WHAT IS REQUIRED:
From the first line of the entries through the line containing "X024900Y009150D01*", output everything exactly except the pictures.

SUPPLIED MATERIAL:

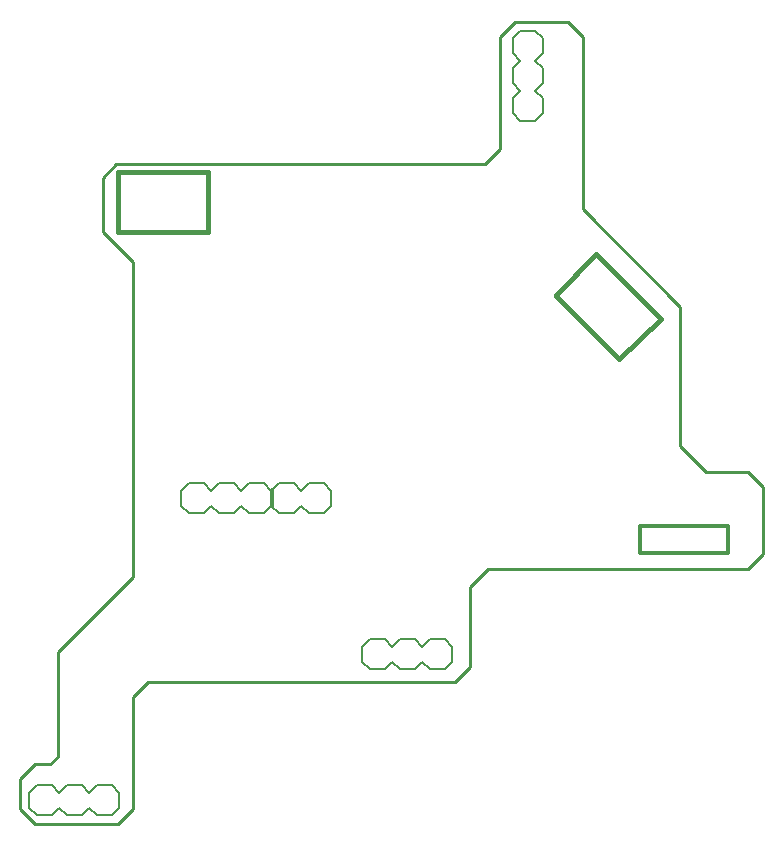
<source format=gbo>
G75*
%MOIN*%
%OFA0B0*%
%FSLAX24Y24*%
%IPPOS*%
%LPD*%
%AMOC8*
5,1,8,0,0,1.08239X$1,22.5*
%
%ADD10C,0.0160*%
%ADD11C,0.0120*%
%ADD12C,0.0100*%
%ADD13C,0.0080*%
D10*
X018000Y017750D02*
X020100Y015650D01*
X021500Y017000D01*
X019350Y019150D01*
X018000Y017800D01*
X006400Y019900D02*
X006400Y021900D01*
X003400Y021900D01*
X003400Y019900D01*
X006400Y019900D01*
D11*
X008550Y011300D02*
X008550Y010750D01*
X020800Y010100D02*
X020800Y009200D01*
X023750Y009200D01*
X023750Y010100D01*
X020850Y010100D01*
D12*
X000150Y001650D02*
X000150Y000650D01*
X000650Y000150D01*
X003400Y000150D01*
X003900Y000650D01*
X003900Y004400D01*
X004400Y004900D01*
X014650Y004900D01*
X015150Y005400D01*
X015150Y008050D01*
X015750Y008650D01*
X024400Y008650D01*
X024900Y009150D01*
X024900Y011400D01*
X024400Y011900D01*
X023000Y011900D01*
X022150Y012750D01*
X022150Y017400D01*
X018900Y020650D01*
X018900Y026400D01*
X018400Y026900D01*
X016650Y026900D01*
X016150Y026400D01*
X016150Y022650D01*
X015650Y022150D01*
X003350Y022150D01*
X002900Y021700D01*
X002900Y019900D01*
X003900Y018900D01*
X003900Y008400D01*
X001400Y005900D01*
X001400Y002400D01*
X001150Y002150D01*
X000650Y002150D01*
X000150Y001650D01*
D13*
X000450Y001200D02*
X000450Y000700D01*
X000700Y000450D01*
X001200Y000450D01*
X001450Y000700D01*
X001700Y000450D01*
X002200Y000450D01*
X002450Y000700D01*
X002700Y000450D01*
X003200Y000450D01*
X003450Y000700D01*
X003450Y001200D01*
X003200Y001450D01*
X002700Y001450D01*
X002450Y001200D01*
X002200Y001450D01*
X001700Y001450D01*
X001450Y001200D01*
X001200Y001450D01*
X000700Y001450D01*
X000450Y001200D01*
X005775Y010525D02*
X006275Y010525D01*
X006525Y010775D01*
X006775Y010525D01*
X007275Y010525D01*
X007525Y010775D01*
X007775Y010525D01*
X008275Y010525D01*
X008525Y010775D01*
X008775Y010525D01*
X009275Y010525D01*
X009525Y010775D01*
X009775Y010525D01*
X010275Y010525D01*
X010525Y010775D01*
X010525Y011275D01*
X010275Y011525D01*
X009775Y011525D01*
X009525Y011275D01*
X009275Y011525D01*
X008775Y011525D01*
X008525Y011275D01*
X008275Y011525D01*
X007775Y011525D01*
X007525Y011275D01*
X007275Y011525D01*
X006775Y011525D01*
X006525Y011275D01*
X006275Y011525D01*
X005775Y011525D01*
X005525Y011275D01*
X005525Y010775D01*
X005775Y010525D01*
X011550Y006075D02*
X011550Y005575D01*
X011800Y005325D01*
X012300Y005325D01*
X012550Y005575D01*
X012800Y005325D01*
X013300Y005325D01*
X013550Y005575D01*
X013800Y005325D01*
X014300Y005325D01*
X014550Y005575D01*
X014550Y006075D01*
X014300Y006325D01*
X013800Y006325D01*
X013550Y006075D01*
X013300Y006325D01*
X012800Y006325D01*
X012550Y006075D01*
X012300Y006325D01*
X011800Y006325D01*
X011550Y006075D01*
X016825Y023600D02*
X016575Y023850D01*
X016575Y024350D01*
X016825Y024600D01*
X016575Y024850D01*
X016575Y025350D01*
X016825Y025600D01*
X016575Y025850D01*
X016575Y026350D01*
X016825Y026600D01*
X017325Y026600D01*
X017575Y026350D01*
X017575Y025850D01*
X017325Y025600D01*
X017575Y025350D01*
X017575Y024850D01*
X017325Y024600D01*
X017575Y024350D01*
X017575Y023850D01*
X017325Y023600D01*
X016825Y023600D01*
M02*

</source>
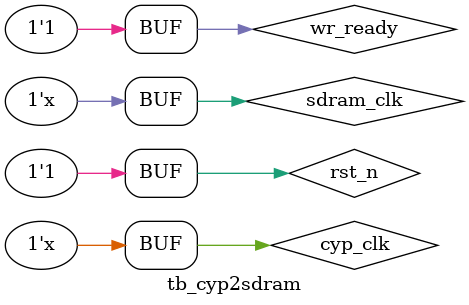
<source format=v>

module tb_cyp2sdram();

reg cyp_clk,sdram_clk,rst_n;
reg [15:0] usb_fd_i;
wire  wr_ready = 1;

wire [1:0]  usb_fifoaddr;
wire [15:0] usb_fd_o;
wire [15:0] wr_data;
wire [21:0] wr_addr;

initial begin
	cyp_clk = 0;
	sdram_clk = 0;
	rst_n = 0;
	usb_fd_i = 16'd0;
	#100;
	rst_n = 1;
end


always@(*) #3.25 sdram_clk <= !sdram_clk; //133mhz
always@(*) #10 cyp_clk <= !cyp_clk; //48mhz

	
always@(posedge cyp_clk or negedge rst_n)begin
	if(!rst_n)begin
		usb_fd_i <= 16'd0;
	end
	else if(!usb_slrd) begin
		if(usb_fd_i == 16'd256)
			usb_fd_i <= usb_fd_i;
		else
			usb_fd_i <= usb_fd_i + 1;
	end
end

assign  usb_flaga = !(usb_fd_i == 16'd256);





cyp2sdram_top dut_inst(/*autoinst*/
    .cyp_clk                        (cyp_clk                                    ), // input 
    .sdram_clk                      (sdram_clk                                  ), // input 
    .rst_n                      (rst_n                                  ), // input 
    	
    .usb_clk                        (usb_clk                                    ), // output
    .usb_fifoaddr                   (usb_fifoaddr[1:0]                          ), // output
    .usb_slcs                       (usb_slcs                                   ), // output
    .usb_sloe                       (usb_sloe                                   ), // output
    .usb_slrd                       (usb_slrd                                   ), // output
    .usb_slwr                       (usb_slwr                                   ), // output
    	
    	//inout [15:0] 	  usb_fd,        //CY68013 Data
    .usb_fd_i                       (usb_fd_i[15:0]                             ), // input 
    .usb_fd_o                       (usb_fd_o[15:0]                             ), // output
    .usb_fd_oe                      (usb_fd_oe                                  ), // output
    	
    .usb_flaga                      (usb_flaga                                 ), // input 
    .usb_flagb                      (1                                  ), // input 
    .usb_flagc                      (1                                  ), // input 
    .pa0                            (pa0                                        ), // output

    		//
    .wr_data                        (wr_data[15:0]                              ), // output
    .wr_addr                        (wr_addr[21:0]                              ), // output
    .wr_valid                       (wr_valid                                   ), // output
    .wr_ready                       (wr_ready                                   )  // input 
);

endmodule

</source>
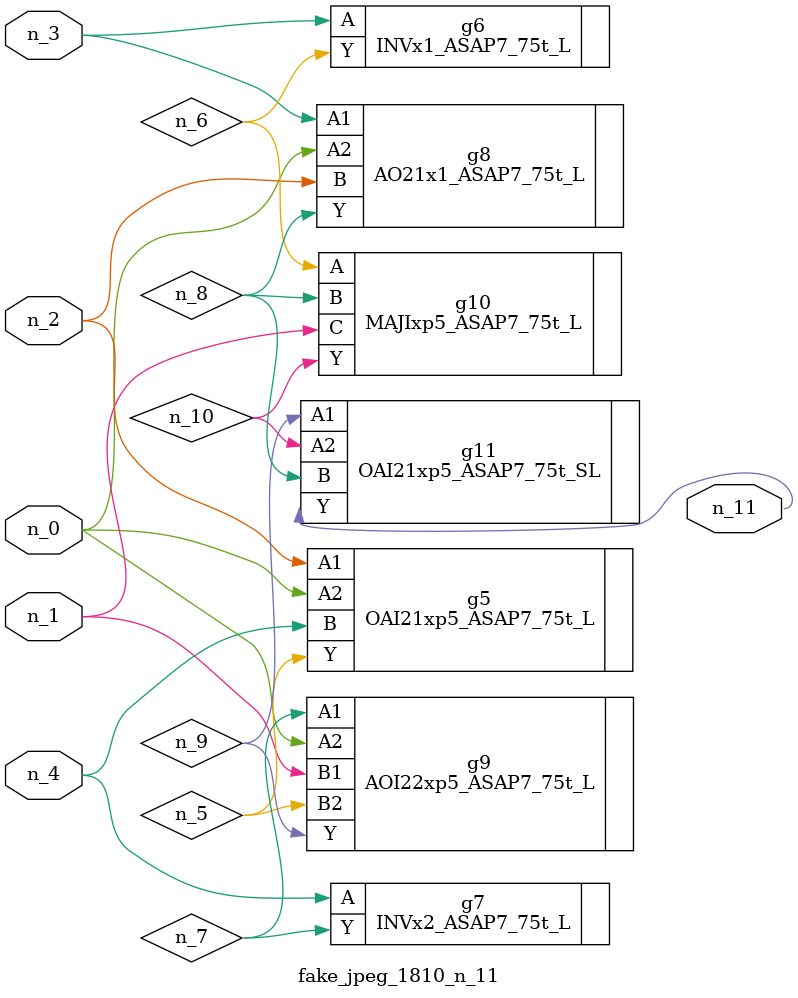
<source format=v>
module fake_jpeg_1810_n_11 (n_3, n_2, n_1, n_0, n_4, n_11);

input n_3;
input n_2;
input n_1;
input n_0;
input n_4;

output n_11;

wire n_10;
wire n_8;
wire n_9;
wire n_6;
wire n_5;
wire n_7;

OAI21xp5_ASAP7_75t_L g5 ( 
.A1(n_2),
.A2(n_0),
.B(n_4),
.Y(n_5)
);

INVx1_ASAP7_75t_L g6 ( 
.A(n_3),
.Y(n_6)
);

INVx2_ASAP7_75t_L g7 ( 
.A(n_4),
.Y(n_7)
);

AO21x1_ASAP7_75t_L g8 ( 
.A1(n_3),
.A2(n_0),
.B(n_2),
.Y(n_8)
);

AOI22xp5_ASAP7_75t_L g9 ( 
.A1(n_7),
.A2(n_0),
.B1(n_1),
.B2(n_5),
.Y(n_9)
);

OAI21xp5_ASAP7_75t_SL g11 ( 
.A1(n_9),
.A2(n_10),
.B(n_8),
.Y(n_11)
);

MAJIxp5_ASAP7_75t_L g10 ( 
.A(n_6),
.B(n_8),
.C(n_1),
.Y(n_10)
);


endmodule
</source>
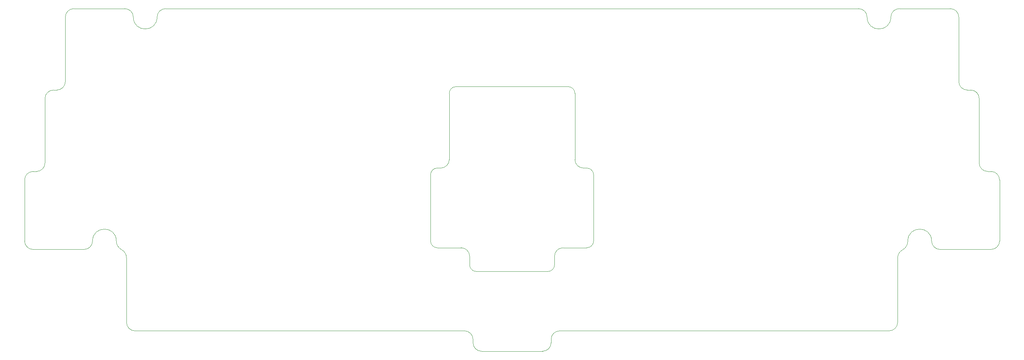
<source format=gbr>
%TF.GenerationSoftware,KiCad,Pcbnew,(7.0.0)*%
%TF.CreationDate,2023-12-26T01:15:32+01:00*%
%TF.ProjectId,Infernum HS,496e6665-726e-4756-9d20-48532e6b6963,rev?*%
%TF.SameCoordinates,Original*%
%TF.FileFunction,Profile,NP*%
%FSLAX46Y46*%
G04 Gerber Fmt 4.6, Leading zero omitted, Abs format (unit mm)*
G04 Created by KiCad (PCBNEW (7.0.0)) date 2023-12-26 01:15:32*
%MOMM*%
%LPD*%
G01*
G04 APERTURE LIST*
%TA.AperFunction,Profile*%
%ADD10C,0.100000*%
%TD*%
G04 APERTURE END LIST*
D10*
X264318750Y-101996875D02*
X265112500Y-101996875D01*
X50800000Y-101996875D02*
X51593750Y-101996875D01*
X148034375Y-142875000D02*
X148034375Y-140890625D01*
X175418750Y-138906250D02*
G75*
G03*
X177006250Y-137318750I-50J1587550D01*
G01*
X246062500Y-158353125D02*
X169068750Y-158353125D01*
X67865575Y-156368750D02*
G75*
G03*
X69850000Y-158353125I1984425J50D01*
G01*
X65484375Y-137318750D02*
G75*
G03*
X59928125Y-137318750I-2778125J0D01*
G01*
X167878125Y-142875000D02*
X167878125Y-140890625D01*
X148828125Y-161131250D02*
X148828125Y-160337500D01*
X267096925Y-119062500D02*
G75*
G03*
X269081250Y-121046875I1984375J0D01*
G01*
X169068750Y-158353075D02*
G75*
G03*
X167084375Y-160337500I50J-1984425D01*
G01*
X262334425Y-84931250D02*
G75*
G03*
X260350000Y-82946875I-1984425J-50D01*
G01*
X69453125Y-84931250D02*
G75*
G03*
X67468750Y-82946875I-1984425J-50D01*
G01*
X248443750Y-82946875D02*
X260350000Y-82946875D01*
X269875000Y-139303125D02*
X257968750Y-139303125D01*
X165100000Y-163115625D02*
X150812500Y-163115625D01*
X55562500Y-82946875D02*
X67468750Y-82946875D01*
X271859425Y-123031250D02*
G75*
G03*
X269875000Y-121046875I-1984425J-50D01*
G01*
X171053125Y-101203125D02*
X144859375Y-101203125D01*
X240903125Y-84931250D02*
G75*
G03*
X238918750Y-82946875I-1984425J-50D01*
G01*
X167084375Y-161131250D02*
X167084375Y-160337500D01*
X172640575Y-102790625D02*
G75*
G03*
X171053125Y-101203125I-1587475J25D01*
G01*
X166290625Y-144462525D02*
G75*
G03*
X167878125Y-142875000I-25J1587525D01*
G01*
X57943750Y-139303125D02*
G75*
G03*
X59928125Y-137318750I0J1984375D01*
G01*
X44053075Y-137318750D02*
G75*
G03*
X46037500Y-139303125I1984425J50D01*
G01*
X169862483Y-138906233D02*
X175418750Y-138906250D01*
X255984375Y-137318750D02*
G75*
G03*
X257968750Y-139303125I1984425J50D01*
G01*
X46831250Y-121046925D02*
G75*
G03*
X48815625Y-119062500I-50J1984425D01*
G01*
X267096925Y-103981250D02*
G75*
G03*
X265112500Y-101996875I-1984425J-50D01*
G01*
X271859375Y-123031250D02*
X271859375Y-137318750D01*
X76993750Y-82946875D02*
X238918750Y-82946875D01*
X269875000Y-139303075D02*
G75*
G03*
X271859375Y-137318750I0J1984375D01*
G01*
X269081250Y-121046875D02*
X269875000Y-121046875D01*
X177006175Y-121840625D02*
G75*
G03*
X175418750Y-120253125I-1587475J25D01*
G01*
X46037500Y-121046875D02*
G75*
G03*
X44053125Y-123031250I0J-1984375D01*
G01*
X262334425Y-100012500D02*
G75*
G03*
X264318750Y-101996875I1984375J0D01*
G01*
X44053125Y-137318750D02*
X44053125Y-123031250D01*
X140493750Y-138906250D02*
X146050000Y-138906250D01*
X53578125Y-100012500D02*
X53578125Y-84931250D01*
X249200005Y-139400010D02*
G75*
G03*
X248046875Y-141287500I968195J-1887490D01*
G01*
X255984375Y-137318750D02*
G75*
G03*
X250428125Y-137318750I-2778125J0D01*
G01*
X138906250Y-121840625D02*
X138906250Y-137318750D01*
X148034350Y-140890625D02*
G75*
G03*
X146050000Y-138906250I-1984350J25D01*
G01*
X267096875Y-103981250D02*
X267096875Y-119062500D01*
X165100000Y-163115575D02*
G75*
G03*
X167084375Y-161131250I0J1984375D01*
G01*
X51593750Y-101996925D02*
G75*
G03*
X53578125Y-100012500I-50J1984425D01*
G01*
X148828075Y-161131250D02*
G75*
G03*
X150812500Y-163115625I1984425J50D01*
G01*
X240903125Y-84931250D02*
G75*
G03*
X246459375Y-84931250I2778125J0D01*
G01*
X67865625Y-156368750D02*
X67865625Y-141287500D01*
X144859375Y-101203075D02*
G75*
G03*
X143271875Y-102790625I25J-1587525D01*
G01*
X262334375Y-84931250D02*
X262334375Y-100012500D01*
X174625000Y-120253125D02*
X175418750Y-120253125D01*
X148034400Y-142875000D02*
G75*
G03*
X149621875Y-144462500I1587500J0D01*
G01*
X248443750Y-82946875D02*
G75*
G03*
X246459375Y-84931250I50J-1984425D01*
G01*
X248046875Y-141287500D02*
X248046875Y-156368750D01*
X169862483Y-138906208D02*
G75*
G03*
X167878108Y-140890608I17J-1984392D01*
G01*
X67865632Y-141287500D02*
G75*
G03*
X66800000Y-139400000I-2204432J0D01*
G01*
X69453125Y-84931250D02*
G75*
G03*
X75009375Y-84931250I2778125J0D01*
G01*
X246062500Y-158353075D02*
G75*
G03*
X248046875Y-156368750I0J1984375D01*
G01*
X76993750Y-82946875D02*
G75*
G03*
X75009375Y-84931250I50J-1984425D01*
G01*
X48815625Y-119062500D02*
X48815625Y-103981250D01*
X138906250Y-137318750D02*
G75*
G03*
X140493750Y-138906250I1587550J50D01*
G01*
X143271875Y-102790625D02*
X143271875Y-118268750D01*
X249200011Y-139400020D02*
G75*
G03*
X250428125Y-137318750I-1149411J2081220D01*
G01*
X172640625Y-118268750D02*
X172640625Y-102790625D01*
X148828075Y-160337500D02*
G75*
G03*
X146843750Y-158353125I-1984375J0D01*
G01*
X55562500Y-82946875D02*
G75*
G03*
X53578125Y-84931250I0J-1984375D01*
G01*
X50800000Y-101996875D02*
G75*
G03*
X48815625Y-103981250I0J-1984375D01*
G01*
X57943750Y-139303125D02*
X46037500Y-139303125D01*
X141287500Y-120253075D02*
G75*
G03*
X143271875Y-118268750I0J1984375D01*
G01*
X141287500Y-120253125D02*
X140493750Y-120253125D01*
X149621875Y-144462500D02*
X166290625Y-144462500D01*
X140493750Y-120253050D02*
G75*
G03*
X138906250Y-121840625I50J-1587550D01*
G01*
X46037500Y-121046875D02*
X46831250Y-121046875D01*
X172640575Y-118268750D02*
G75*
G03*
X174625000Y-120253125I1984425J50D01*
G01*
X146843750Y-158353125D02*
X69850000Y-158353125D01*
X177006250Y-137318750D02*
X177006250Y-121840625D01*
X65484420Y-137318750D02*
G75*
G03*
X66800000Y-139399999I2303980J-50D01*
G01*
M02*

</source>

SOLUTION FOR THIS TASK:
<source format=gbo>
G75*
%MOIN*%
%OFA0B0*%
%FSLAX24Y24*%
%IPPOS*%
%LPD*%
%AMOC8*
5,1,8,0,0,1.08239X$1,22.5*
%
%ADD10C,0.0160*%
%ADD11C,0.0120*%
%ADD12C,0.0100*%
%ADD13C,0.0080*%
D10*
X018000Y017750D02*
X020100Y015650D01*
X021500Y017000D01*
X019350Y019150D01*
X018000Y017800D01*
X006400Y019900D02*
X006400Y021900D01*
X003400Y021900D01*
X003400Y019900D01*
X006400Y019900D01*
D11*
X008550Y011300D02*
X008550Y010750D01*
X020800Y010100D02*
X020800Y009200D01*
X023750Y009200D01*
X023750Y010100D01*
X020850Y010100D01*
D12*
X000150Y001650D02*
X000150Y000650D01*
X000650Y000150D01*
X003400Y000150D01*
X003900Y000650D01*
X003900Y004400D01*
X004400Y004900D01*
X014650Y004900D01*
X015150Y005400D01*
X015150Y008050D01*
X015750Y008650D01*
X024400Y008650D01*
X024900Y009150D01*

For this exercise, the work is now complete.